Reproduce the stretch from the start of the records through the line containing "through her dream. The novel ends with", swapping "single point of failure" for "weak link" and leaving everything else unchanged.
Top of RECORDS FOR PROCESSING
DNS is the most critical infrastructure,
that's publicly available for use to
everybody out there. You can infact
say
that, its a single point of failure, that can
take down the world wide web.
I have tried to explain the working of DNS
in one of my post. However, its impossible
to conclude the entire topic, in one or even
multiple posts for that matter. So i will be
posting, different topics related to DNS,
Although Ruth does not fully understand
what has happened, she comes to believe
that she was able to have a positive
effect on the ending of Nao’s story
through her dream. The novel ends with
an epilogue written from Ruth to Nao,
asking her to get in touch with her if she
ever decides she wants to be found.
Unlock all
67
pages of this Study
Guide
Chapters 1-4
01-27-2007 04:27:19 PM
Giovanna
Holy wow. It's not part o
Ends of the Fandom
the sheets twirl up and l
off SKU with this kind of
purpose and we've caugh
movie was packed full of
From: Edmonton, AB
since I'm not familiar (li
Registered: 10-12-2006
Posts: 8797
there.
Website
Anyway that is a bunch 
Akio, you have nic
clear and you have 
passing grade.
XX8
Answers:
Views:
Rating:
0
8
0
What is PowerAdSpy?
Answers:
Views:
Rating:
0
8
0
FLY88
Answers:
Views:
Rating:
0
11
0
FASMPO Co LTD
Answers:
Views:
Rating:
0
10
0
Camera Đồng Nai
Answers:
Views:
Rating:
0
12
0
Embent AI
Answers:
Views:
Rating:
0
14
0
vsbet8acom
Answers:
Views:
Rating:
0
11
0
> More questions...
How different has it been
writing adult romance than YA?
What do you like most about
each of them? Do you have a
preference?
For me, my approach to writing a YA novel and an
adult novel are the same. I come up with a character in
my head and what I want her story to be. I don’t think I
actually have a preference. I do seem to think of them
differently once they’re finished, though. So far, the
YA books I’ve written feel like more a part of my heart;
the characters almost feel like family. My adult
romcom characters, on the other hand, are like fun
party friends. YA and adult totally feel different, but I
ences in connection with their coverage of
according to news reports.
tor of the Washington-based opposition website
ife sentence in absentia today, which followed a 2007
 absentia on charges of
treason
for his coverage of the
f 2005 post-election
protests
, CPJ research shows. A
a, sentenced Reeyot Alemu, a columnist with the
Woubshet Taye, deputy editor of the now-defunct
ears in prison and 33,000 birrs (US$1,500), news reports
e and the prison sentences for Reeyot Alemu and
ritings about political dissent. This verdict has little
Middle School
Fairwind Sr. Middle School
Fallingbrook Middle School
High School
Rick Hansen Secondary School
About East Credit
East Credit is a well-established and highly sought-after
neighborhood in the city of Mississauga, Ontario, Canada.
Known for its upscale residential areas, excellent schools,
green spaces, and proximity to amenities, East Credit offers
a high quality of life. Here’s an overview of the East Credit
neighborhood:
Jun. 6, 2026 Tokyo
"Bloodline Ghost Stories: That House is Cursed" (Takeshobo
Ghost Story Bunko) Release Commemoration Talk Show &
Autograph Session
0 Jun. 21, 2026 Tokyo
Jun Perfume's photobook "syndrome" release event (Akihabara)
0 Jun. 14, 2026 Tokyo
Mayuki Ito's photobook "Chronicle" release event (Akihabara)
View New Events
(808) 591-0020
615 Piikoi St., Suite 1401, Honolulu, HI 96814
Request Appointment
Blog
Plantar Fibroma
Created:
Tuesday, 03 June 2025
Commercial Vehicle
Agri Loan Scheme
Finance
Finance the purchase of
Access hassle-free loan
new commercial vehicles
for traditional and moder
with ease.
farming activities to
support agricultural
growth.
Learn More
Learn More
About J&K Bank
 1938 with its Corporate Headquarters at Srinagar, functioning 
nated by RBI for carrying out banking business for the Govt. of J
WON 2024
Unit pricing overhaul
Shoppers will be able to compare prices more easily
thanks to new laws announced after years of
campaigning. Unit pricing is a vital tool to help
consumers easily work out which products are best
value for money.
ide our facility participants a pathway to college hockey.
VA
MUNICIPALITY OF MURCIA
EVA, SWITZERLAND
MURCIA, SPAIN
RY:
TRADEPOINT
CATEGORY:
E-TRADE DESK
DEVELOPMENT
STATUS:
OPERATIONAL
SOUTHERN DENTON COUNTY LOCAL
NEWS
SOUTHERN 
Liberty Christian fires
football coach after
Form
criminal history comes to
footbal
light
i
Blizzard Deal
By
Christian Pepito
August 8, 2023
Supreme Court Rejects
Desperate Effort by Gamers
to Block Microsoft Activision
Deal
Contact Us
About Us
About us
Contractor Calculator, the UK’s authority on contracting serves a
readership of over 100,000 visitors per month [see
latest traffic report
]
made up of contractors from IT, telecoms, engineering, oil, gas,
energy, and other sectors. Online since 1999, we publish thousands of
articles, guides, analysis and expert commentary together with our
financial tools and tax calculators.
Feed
Bottom of RECORDS FOR PROCESSING
** SOLUTION FOR THIS PROBLEM **
DNS is the most critical infrastructure,
that's publicly available for use to
everybody out there. You can infact
say
that, its a weak link, that can
take down the world wide web.
I have tried to explain the working of DNS
in one of my post. However, its impossible
to conclude the entire topic, in one or even
multiple posts for that matter. So i will be
posting, different topics related to DNS,
Although Ruth does not fully understand
what has happened, she comes to believe
that she was able to have a positive
effect on the ending of Nao’s story
through her dream. The novel ends with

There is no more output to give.